Although the law in this area is muddy and difficult, Mouscardy does not " identify any supervening authority that would cast doubt on the validity" of the Hart decision, or on the First Circuit's conclusion that Mouscardy's Massachusetts ABDW convictions were ACCA predicates. Mouscardy, 722 F.3d at 77-78.

Mouscardy further contends that three of the convictions listed in the pre-sentencing report - a 2000 conviction for assault and battery on a police officer (" ABPO" ); a 2002 conviction for ABDW and ABPO; and a 2003 conviction for ABPO as well as assault with a dangerous weapon -- should not, for other reasons, have supported a sentence enhancement under the ACCA. None of these convictions is so eligible, he maintains, because the 2000 sentence ran concurrent with a sentence not contained in the pre-sentencing report, and the 2003 sentence ran concurrent with the 2002 sentence. Because Mouscardy could have raised this issue on direct appeal but did not do so, the procedural default rule precludes its assertion for the first time on collateral attack. See, e.g., Damon v. United States, 732 F.3d 1, 4 (1st Cir. 2013).

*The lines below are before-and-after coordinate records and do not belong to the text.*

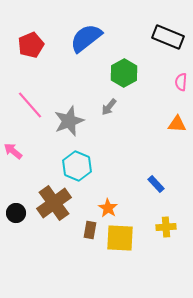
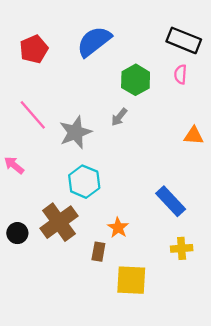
pink semicircle: (181, 82) -> (180, 74), moved
blue rectangle: (156, 184) -> (171, 201), size x1.6
yellow square: (120, 238) -> (131, 280), moved

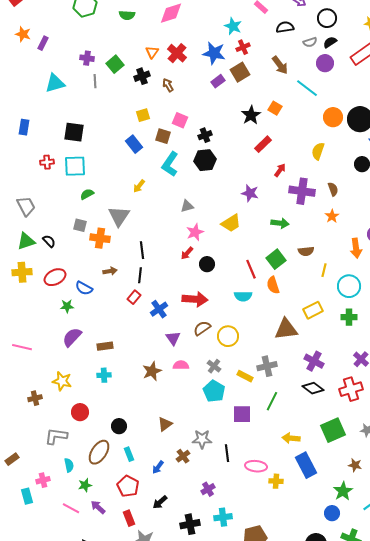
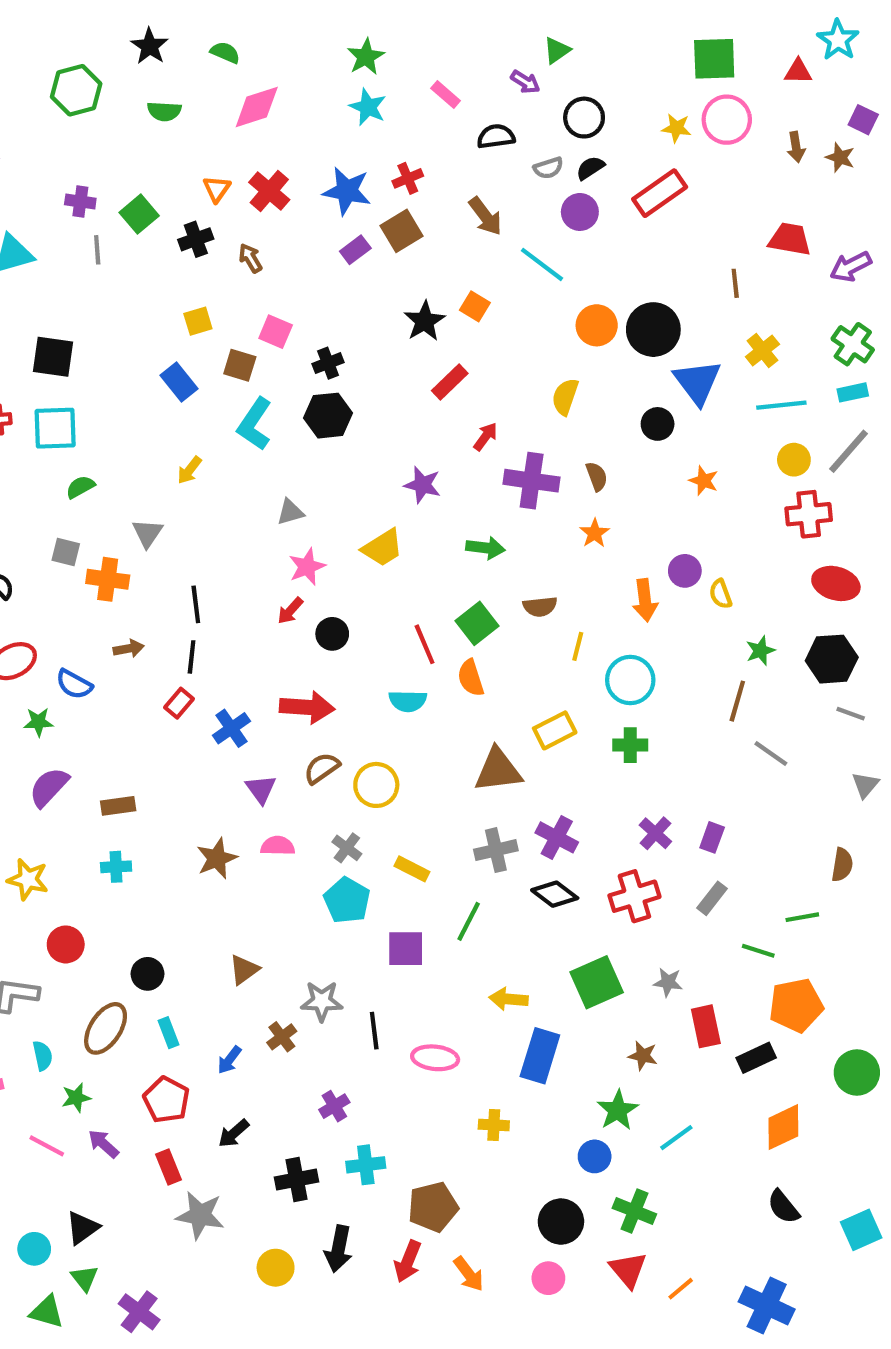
cyan star: (233, 26) -> (368, 107), moved
gray triangle: (119, 216) -> (148, 533), size x0.7
gray cross: (267, 366) -> (496, 850), moved
blue rectangle: (306, 465) -> (540, 1056), turned 45
yellow cross: (276, 481) -> (494, 1125), moved

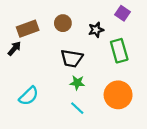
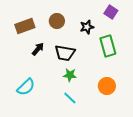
black arrow: (14, 49) -> (38, 49), moved
orange circle: (118, 95) -> (107, 86), size x0.7

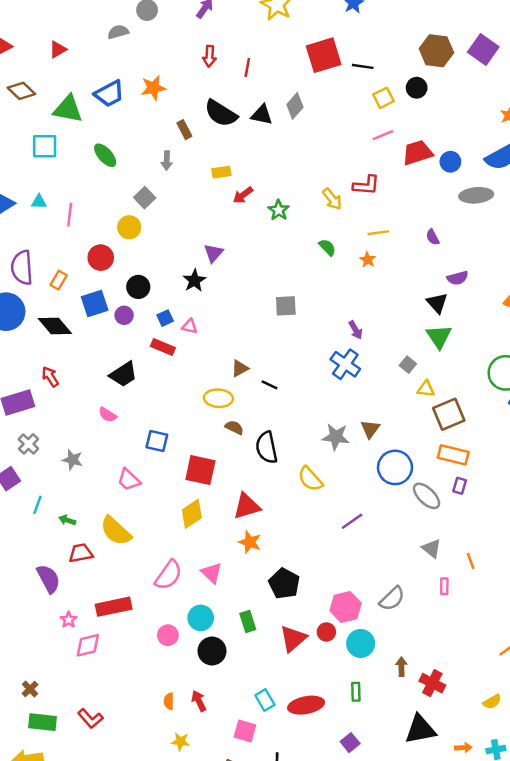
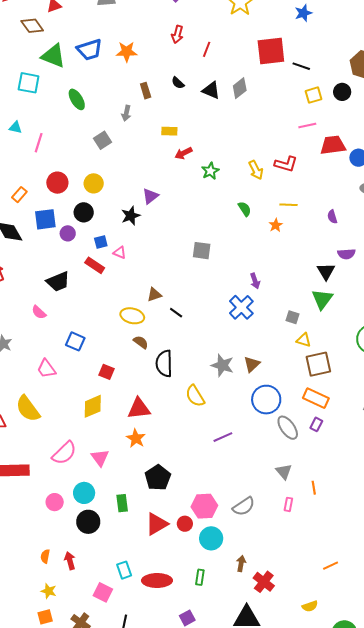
brown diamond: (21, 91) -> (32, 26), moved
black semicircle: (221, 113) -> (178, 83), size x0.5
yellow circle: (129, 227) -> (94, 183), moved
gray square: (408, 365) -> (292, 317), turned -32
red square: (200, 470) -> (106, 372), size x0.6

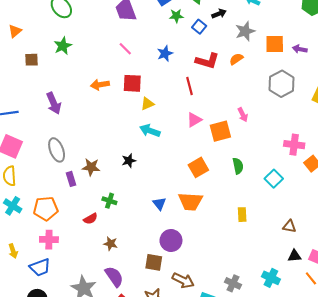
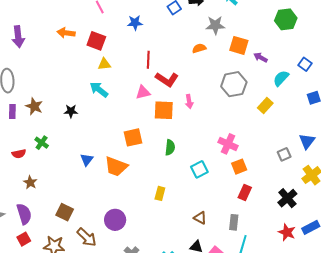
red L-shape: (207, 61) -> (167, 79), moved
purple circle: (171, 241) -> (115, 220), moved

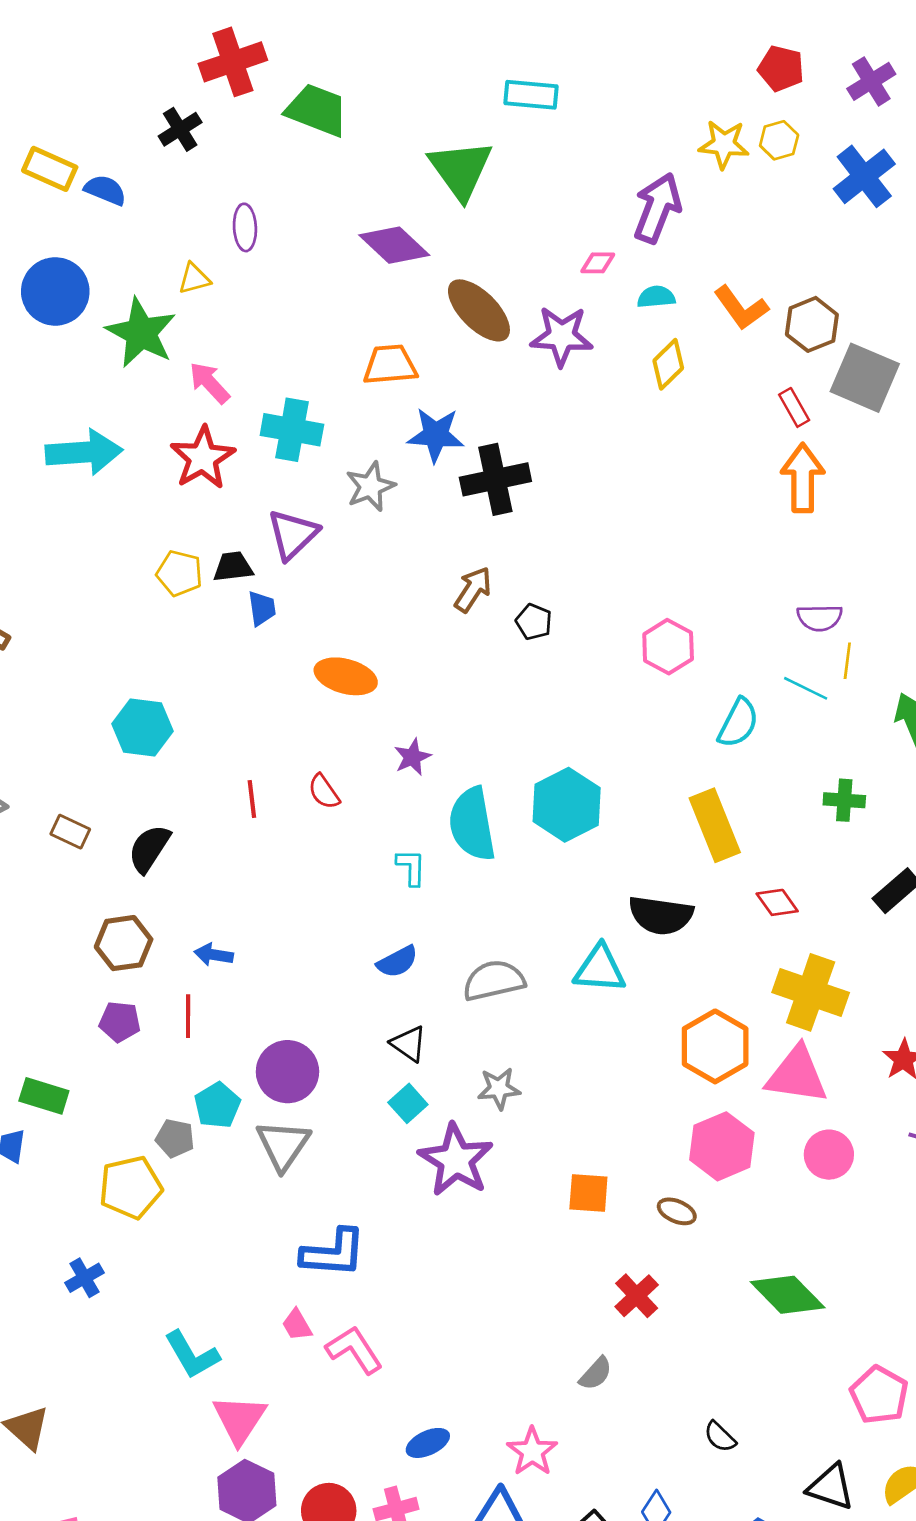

In any event, Mouscardy's argument would fail on the merits. Insofar as Mouscardy suggests that a concurrent charge cannot constitute a predicate offense for purposes of the ACCA, Section 924(e)(1) of that statute contains no such prohibition, providing only that prior convictions must have been " committed on occasions different from one another." [4] According to the presentencing report, the 2002 and 2003 convictions stemmed from actions taken nearly one year apart, and Mouscardy does not indicate otherwise with respect to the conviction not listed in that report. See United States v. Gillies,

Page 293

851 F.2d 492, 497 (1st Cir. 1988) (crimes occurring on different days were " committed on occasions different from one another" for purposes of ACCA, even where concurrent sentences imposed); see also United States v. Davis, 689 F.3d 349, 358-59 (4th Cir. 2012); United States v. Martin, 526 F.3d 926, 939 (6th Cir. 2008); United States v. Gray, 85 F.3d 380, 381 (8th Cir. 1996)(collecting cases and noting that " discrete criminal episodes, rather than dates of convictions, trigger the enhancement" ). In short, the concurrent sentences Mouscardy received do not warrant relief on collateral review.

ORDER

For the foregoing reasons, the petitioner's 28 U.S.C. § 2255 petition (Docket No. 89) is DENIED.